Given records
=== Section Start ===

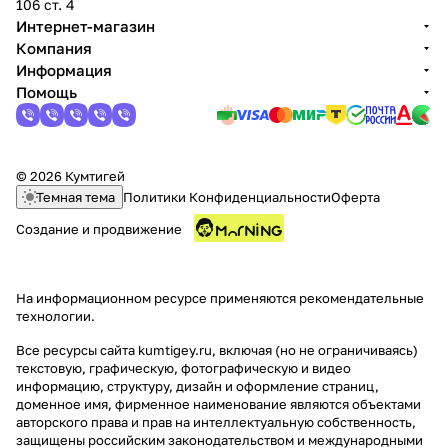
106 ст. 4
Интернет-магазин
Компания
Информация
Помощь
© 2026 Кумтигей
Темная тема
Политики Конфиденциальности
Оферта
Создание и продвижение
На информационном ресурсе применяются
рекомендательные
технологии
.
Все ресурсы сайта kumtigey.ru, включая (но не ограничиваясь)
текстовую, графическую, фотографическую и видео
информацию, структуру, дизайн и оформление страниц,
доменное имя, фирменное наименование являются объектами
авторского права и прав на интеллектуальную собственность,
защищены российским законодательством и международными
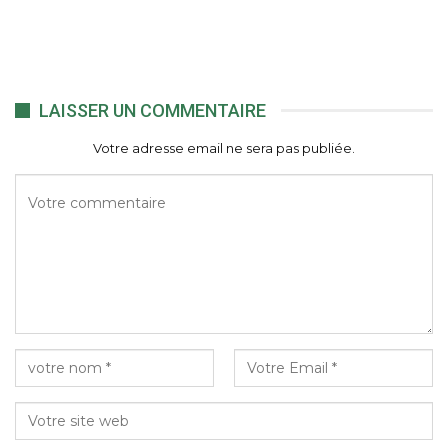
LAISSER UN COMMENTAIRE
Votre adresse email ne sera pas publiée.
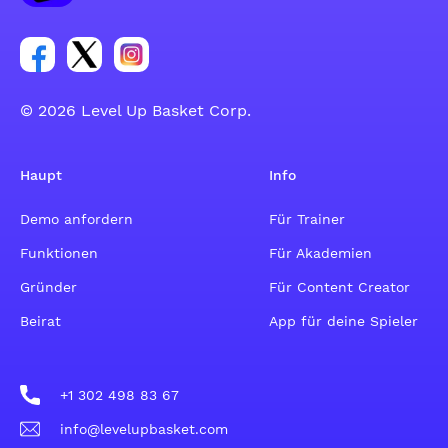
Link zur Facebook-Gruppe
Link zum Tweeter-Account
Link zum Instagram-Account
© 2026 Level Up Basket Corp.
Haupt
Info
Demo anfordern
Für Trainer
Funktionen
Für Akademien
Gründer
Für Content Creator
Beirat
App für deine Spieler
+1 302 498 83 67
info@levelupbasket.com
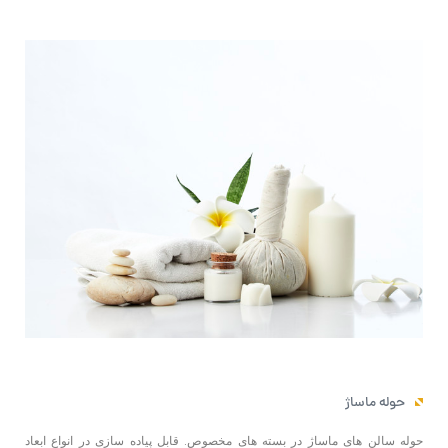
حوله ماساژ
حوله سالن های ماساژ در بسته های مخصوص. قابل پیاده سازی در انواع ابعاد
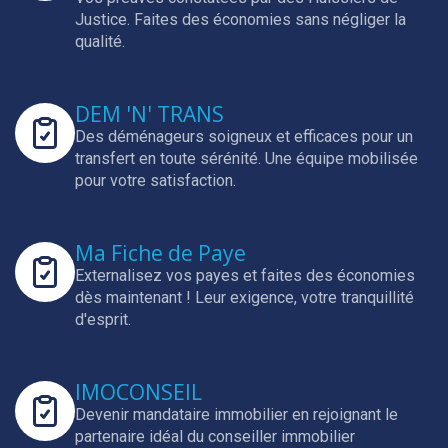
Justice.
Faites des économies sans négliger la
qualité.
DEM 'N' TRANS
Des déménageurs soigneux et efficaces pour un
transfert en toute sérénité.
Une équipe mobilisée
pour votre satisfaction.
Ma Fiche de Paye
Externalisez vos payes et faites des économies
dès maintenant !
Leur exigence, votre tranquillité
d'esprit.
IMOCONSEIL
Devenir mandataire immobilier en rejoignant le
partenaire idéal du conseiller immobilier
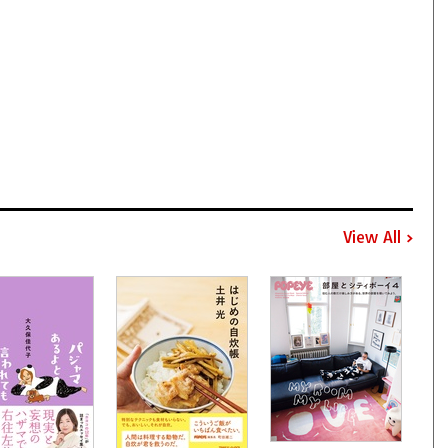
View All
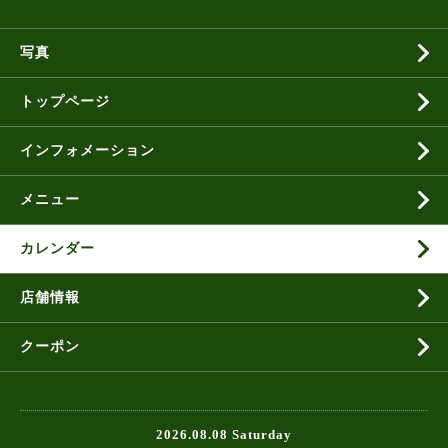
写真
トップページ
インフォメーション
メニュー
カレンダー
店舗情報
クーポン
2026.08.08 Saturday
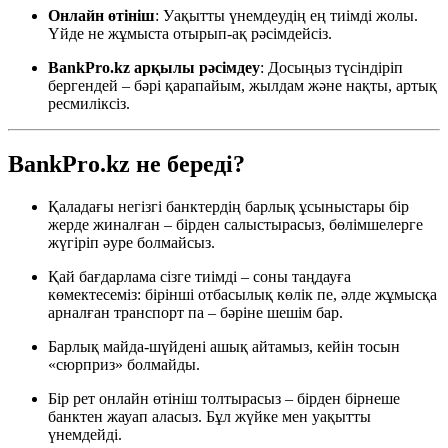
Онлайн өтініш
: Уақытты үнемдеудің ең тиімді жолы.
Үйде не жұмыста отырып-ақ рәсімдейсіз.
BankPro.kz арқылы рәсімдеу
: Досыңыз түсіндіріп
бергендей – бәрі қарапайым, жылдам және нақты, артық
ресмиліксіз.
BankPro.kz не береді?
Қаладағы негізгі банктердің барлық ұсыныстары бір
жерде жиналған – бірден салыстырасыз, бөлімшелерге
жүгіріп әуре болмайсыз.
Қай бағдарлама сізге тиімді – соны таңдауға
көмектесеміз: бірінші отбасылық көлік пе, әлде жұмысқа
арналған транспорт па – бәріне шешім бар.
Барлық майда-шүйдені ашық айтамыз, кейін тосын
«сюрприз» болмайды.
Бір рет онлайн өтініш толтырасыз – бірден бірнеше
банктен жауап аласыз. Бұл жүйке мен уақытты
үнемдейді.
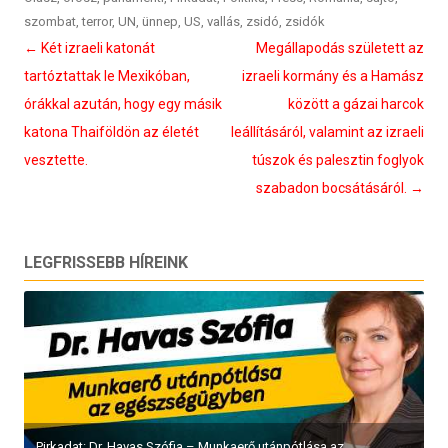
szombat
,
terror
,
UN
,
ünnep
,
US
,
vallás
,
zsidó
,
zsidók
Bejegyzés
←
Két izraeli katonát
Megállapodás született az
navigáció
tartóztattak le Mexikóban,
izraeli kormány és a Hamász
órákkal azután, hogy egy másik
között a gázai harcok
katona Thaiföldön az életét
leállításáról, valamint az izraeli
vesztette.
túszok és palesztin foglyok
szabadon bocsátásáról.
→
LEGFRISSEBB HÍREINK
Pirkadat: Dr. Havas Szófia – Munkaerő utánpótlása az...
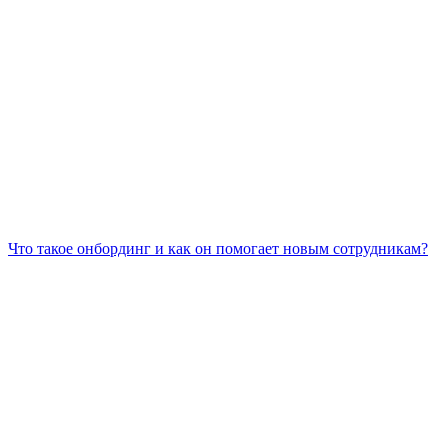
Что такое онбординг и как он помогает новым сотрудникам?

=== Section End ===

Activity
Word for word, output the lines from the line bearing "Қаладағы негізгі банктердің" through the end of the records above, and only those, without the pictures.

Your solution
Қаладағы негізгі банктердің барлық ұсыныстары бір
жерде жиналған – бірден салыстырасыз, бөлімшелерге
жүгіріп әуре болмайсыз.
Қай бағдарлама сізге тиімді – соны таңдауға
көмектесеміз: бірінші отбасылық көлік пе, әлде жұмысқа
арналған транспорт па – бәріне шешім бар.
Барлық майда-шүйдені ашық айтамыз, кейін тосын
«сюрприз» болмайды.
Бір рет онлайн өтініш толтырасыз – бірден бірнеше
банктен жауап аласыз. Бұл жүйке мен уақытты
үнемдейді.
szombat
,
terror
,
UN
,
ünnep
,
US
,
vallás
,
zsidó
,
zsidók
Bejegyzés
←
Két izraeli katonát
Megállapodás született az
navigáció
tartóztattak le Mexikóban,
izraeli kormány és a Hamász
órákkal azután, hogy egy másik
között a gázai harcok
katona Thaiföldön az életét
leállításáról, valamint az izraeli
vesztette.
túszok és palesztin foglyok
szabadon bocsátásáról.
→
LEGFRISSEBB HÍREINK
Pirkadat: Dr. Havas Szófia – Munkaerő utánpótlása az...
Что такое онбординг и как он помогает новым сотрудникам?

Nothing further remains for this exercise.